Comments on closed issues are hard for our team to see.
If you need more assistance, please either tag a team member or open a new issue that references this one.
If you wish to keep having a conversation with other community members under this issue feel free to do so.

commented

I also stumbled across this issue and it seems that setting the contentLength isn't (always) enough.

In my case I have a:

  • isOneShot ByteStream
  • Request of known size and known SHA256
  • Request is smaller than the chunk size

In this case in AwsHttpSigner hashSpecification is set to CalculateFromPayload as:

  • contextHashSpecification == null
  • body != HttpBody.Empty
  • ! body.isEligibleForAwsChunkedStreamin
  • !isUnsignedPayload

This later leads to the same issue.

It might be that this is really only due to the small object size (~20 KB), as chunking might fix this?

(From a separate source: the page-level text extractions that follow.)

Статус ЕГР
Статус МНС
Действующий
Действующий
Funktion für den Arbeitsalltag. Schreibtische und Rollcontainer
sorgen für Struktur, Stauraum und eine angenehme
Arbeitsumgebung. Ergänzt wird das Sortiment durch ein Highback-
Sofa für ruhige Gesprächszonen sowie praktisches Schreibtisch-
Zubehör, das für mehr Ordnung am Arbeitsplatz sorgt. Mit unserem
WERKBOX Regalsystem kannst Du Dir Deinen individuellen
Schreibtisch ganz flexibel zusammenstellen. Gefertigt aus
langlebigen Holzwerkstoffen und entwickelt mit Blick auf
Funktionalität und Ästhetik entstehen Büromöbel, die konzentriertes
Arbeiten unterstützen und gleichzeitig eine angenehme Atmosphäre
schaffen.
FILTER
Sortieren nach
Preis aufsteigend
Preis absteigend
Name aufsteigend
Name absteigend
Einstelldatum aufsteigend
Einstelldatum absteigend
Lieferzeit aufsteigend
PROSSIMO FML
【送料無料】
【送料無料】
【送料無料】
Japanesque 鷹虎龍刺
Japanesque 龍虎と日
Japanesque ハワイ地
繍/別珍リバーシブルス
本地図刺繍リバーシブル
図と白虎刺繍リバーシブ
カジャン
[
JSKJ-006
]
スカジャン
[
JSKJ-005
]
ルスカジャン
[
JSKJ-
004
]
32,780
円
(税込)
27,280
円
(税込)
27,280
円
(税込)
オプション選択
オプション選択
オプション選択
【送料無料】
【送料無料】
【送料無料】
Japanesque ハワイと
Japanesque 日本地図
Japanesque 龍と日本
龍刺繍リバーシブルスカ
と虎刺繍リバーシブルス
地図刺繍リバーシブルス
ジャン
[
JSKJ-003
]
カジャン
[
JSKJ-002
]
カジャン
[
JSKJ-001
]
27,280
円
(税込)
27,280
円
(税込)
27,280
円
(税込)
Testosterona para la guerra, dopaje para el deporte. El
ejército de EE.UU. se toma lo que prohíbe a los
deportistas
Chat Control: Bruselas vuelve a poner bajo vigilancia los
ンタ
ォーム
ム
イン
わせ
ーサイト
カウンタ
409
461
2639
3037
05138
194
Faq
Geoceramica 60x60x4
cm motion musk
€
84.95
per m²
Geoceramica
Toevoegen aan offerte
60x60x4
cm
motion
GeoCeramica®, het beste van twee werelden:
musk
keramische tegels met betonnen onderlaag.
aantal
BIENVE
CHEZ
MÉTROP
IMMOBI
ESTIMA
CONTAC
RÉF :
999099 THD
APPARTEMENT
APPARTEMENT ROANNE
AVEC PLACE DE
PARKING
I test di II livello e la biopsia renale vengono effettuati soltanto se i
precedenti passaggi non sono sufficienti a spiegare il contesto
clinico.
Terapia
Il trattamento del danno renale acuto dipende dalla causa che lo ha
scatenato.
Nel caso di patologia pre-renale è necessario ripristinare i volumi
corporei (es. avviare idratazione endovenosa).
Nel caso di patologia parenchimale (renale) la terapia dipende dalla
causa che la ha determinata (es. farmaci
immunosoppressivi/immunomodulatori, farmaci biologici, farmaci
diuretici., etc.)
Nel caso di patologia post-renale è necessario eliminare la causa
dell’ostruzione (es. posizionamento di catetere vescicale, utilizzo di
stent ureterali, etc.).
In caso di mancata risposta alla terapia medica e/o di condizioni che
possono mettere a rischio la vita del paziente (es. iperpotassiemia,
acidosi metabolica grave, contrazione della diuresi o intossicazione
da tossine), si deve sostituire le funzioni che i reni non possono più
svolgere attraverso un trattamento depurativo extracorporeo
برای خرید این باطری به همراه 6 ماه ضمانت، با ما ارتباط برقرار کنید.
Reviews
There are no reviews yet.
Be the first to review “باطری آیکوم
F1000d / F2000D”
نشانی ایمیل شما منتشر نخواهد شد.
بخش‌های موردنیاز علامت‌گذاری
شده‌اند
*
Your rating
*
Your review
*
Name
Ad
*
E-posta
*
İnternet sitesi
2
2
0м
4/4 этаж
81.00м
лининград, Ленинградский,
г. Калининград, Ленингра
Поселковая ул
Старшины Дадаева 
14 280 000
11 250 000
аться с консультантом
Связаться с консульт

My workaround was the following:

S3Client {
      interceptors.add(object : HttpInterceptor {
          override suspend fun modifyBeforeSigning(context: ProtocolRequestInterceptorContext<Any, HttpRequest>): HttpRequest {
            (context.request as? PutObjectRequest)?.let { putObjectRequest ->
              val body = putObjectRequest.body
              val sha256 = putObjectRequest.checksumSha256
              if (body?.isOneShot == true && sha256 != null) {
                val sha256Base64 = Base64.getDecoder().decode(sha256).encodeToHex()
                // Set SHA256 for signature calculation from known content SHA256
                context.executionContext.attributes[AwsSigningAttributes.HashSpecification] = HashSpecification.Precalculated(sha256Base64)
              }
            }
            return context.protocolRequest
          }
        })
}

Maybe it would make sense to add this special case to the library?

commented

@felixscheinost can you open a new issue (with a reproduction if possible)? If you have a known content length then it should work with or without chunking and we should probably look at what you're seeing closer.